▸ The data
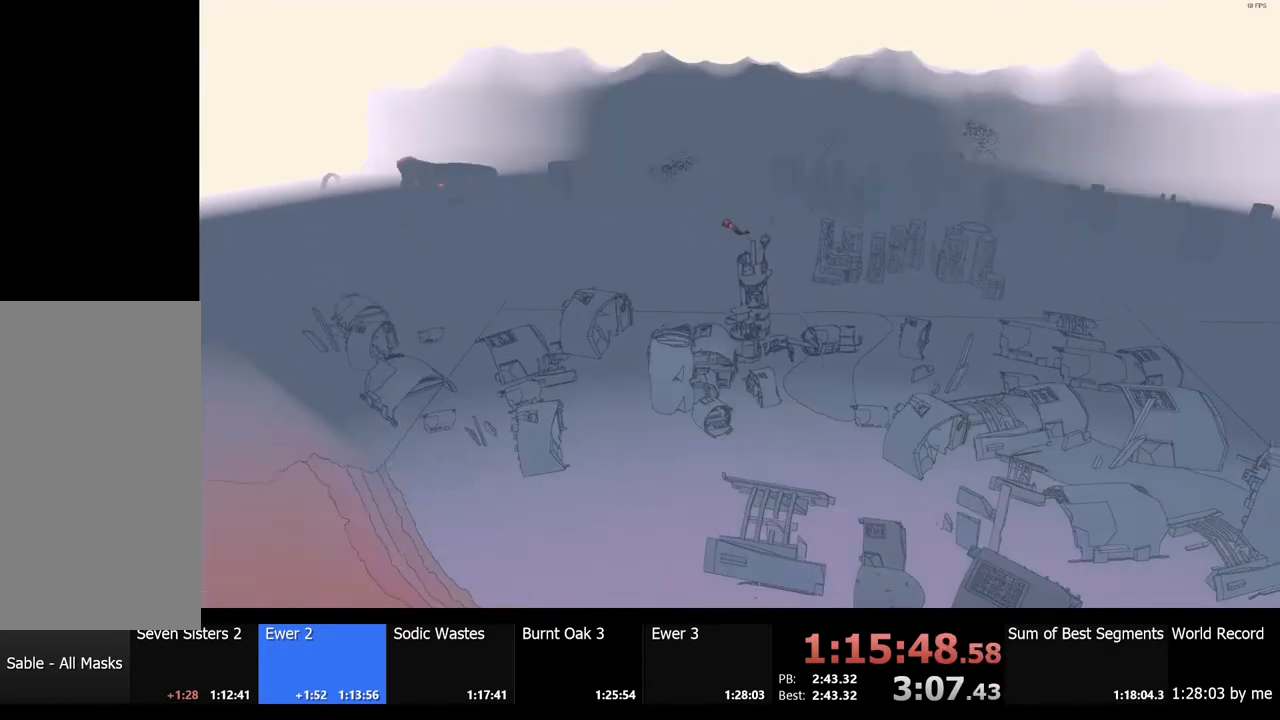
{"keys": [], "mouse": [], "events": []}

* * *

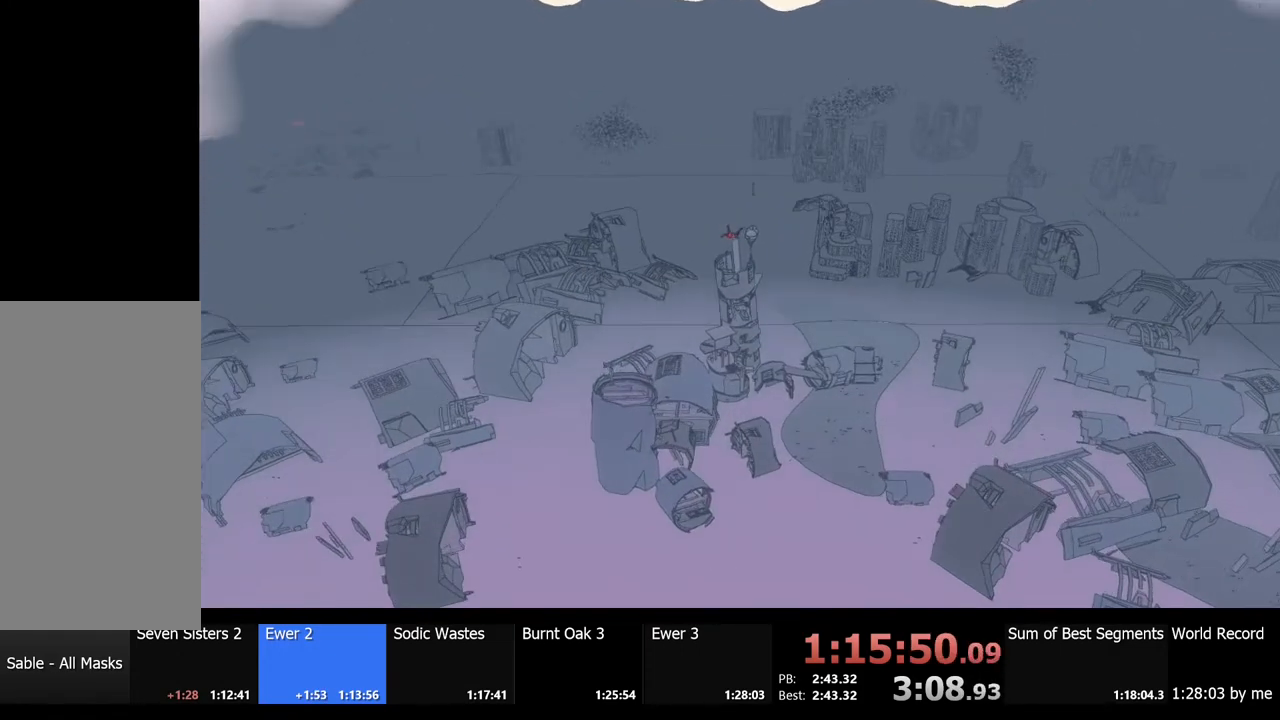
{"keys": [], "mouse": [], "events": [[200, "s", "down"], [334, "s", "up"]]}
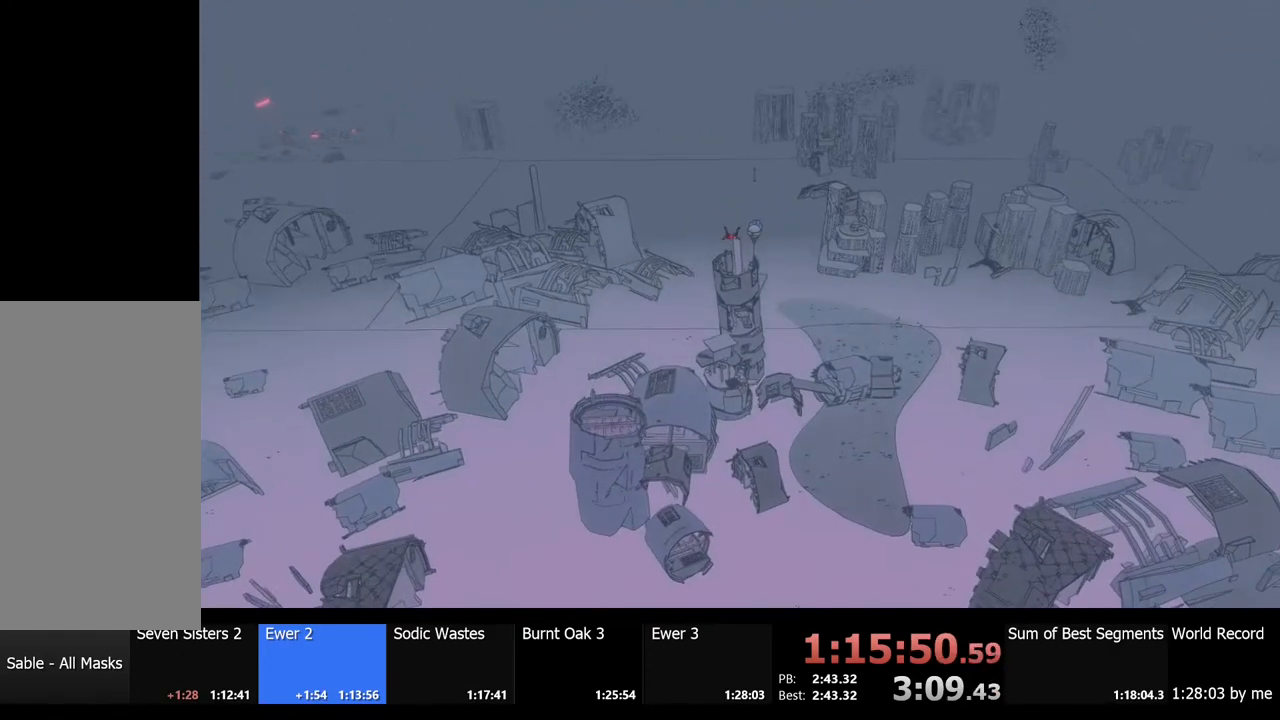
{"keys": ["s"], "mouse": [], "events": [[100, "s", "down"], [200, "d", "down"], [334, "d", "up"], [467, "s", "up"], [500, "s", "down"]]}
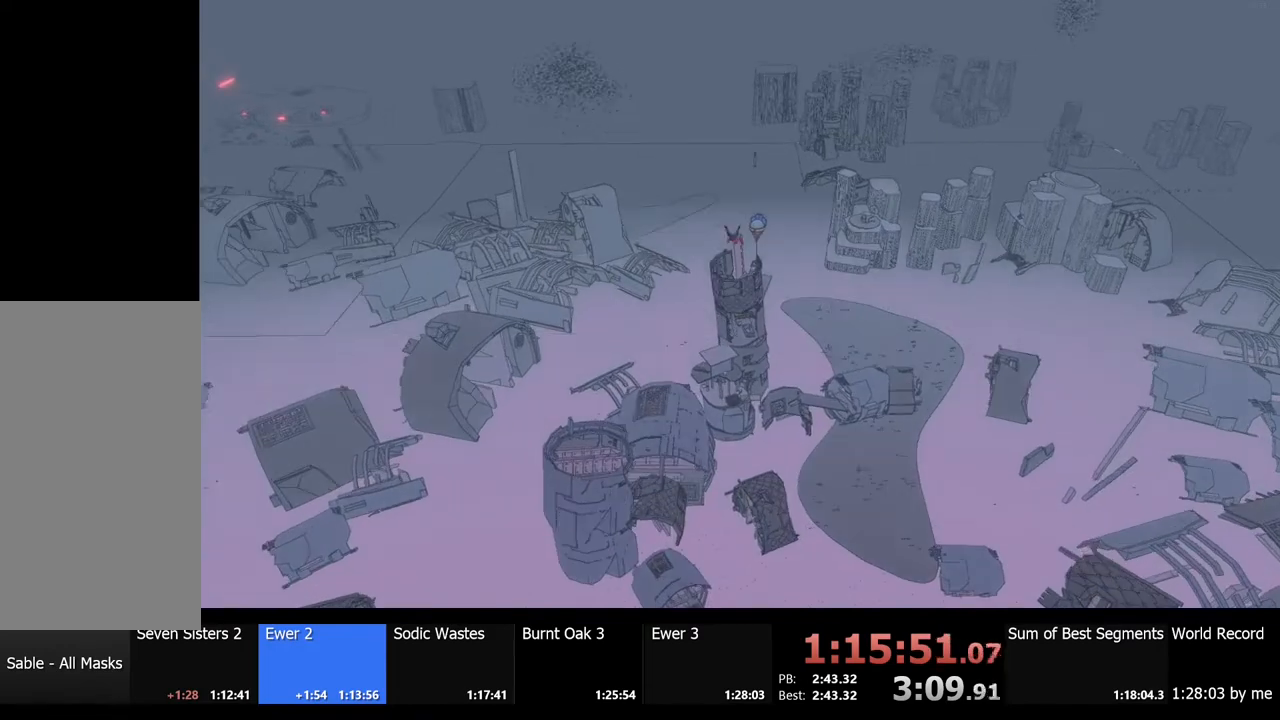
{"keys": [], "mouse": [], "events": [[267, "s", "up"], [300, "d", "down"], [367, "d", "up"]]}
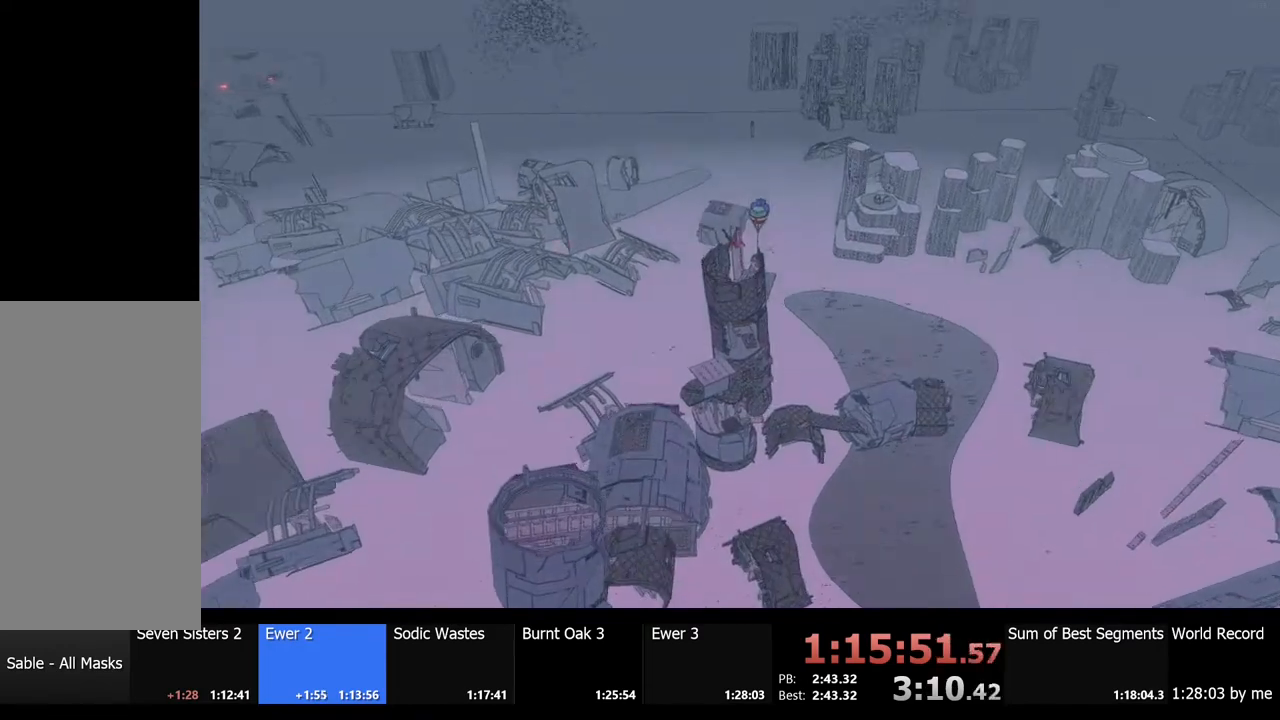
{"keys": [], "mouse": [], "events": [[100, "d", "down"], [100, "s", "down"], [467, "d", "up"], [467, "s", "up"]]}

▸ Work order
Copy out every line from the data above that has "down" in it.

▸ Task solution
{"keys": [], "mouse": [], "events": [[200, "s", "down"], [334, "s", "up"]]}
{"keys": ["s"], "mouse": [], "events": [[100, "s", "down"], [200, "d", "down"], [334, "d", "up"], [467, "s", "up"], [500, "s", "down"]]}
{"keys": [], "mouse": [], "events": [[267, "s", "up"], [300, "d", "down"], [367, "d", "up"]]}
{"keys": [], "mouse": [], "events": [[100, "d", "down"], [100, "s", "down"], [467, "d", "up"], [467, "s", "up"]]}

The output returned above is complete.